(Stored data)
=== Section Start ===

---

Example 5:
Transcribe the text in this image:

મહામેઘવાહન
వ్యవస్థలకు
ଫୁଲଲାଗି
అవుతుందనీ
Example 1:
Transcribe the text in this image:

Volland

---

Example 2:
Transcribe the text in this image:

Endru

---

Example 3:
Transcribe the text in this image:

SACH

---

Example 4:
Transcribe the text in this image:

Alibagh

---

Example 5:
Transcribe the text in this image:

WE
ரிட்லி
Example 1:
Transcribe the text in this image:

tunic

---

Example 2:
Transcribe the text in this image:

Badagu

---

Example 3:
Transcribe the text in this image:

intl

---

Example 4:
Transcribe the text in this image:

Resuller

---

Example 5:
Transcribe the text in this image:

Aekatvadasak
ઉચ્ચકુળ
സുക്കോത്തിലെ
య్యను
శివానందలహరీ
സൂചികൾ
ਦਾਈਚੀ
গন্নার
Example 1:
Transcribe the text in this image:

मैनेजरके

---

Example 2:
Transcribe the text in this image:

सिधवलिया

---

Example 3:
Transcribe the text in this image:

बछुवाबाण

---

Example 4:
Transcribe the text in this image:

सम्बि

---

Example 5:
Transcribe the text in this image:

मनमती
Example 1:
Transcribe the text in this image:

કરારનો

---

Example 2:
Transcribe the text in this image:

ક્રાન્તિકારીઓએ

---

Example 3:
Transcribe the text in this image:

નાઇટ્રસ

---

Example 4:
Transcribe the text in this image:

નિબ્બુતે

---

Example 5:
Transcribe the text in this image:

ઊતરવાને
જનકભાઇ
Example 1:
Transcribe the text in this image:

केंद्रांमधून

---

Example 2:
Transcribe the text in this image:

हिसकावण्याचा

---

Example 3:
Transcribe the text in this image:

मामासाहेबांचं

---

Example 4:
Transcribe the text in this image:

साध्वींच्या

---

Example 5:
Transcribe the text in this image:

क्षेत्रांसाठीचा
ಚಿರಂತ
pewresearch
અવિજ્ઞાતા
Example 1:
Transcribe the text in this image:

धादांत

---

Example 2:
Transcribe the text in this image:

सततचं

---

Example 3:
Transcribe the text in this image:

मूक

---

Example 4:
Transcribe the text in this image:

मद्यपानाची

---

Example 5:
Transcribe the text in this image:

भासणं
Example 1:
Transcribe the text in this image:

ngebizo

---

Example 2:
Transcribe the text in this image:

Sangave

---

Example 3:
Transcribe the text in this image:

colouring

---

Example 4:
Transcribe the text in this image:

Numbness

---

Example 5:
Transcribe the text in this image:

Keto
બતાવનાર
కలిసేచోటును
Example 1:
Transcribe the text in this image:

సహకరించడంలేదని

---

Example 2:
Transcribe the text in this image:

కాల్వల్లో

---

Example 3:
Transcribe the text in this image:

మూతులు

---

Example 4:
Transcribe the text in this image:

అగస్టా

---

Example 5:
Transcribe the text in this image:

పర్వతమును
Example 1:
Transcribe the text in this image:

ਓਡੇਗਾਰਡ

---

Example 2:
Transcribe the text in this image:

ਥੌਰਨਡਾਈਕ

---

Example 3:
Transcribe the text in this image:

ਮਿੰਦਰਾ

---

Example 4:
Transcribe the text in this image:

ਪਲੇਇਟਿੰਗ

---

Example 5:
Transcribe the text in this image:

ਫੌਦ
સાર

=== Section End ===

▶ [Task description]: From start to finish, retype the records above with complete accuracy.

▶ [Response box]:
---

Example 5:
Transcribe the text in this image:

મહામેઘવાહન
వ్యవస్థలకు
ଫୁଲଲାଗି
అవుతుందనీ
Example 1:
Transcribe the text in this image:

Volland

---

Example 2:
Transcribe the text in this image:

Endru

---

Example 3:
Transcribe the text in this image:

SACH

---

Example 4:
Transcribe the text in this image:

Alibagh

---

Example 5:
Transcribe the text in this image:

WE
ரிட்லி
Example 1:
Transcribe the text in this image:

tunic

---

Example 2:
Transcribe the text in this image:

Badagu

---

Example 3:
Transcribe the text in this image:

intl

---

Example 4:
Transcribe the text in this image:

Resuller

---

Example 5:
Transcribe the text in this image:

Aekatvadasak
ઉચ્ચકુળ
സുക്കോത്തിലെ
య్యను
శివానందలహరీ
സൂചികൾ
ਦਾਈਚੀ
গন্নার
Example 1:
Transcribe the text in this image:

मैनेजरके

---

Example 2:
Transcribe the text in this image:

सिधवलिया

---

Example 3:
Transcribe the text in this image:

बछुवाबाण

---

Example 4:
Transcribe the text in this image:

सम्बि

---

Example 5:
Transcribe the text in this image:

मनमती
Example 1:
Transcribe the text in this image:

કરારનો

---

Example 2:
Transcribe the text in this image:

ક્રાન્તિકારીઓએ

---

Example 3:
Transcribe the text in this image:

નાઇટ્રસ

---

Example 4:
Transcribe the text in this image:

નિબ્બુતે

---

Example 5:
Transcribe the text in this image:

ઊતરવાને
જનકભાઇ
Example 1:
Transcribe the text in this image:

केंद्रांमधून

---

Example 2:
Transcribe the text in this image:

हिसकावण्याचा

---

Example 3:
Transcribe the text in this image:

मामासाहेबांचं

---

Example 4:
Transcribe the text in this image:

साध्वींच्या

---

Example 5:
Transcribe the text in this image:

क्षेत्रांसाठीचा
ಚಿರಂತ
pewresearch
અવિજ્ઞાતા
Example 1:
Transcribe the text in this image:

धादांत

---

Example 2:
Transcribe the text in this image:

सततचं

---

Example 3:
Transcribe the text in this image:

मूक

---

Example 4:
Transcribe the text in this image:

मद्यपानाची

---

Example 5:
Transcribe the text in this image:

भासणं
Example 1:
Transcribe the text in this image:

ngebizo

---

Example 2:
Transcribe the text in this image:

Sangave

---

Example 3:
Transcribe the text in this image:

colouring

---

Example 4:
Transcribe the text in this image:

Numbness

---

Example 5:
Transcribe the text in this image:

Keto
બતાવનાર
కలిసేచోటును
Example 1:
Transcribe the text in this image:

సహకరించడంలేదని

---

Example 2:
Transcribe the text in this image:

కాల్వల్లో

---

Example 3:
Transcribe the text in this image:

మూతులు

---

Example 4:
Transcribe the text in this image:

అగస్టా

---

Example 5:
Transcribe the text in this image:

పర్వతమును
Example 1:
Transcribe the text in this image:

ਓਡੇਗਾਰਡ

---

Example 2:
Transcribe the text in this image:

ਥੌਰਨਡਾਈਕ

---

Example 3:
Transcribe the text in this image:

ਮਿੰਦਰਾ

---

Example 4:
Transcribe the text in this image:

ਪਲੇਇਟਿੰਗ

---

Example 5:
Transcribe the text in this image:

ਫੌਦ
સાર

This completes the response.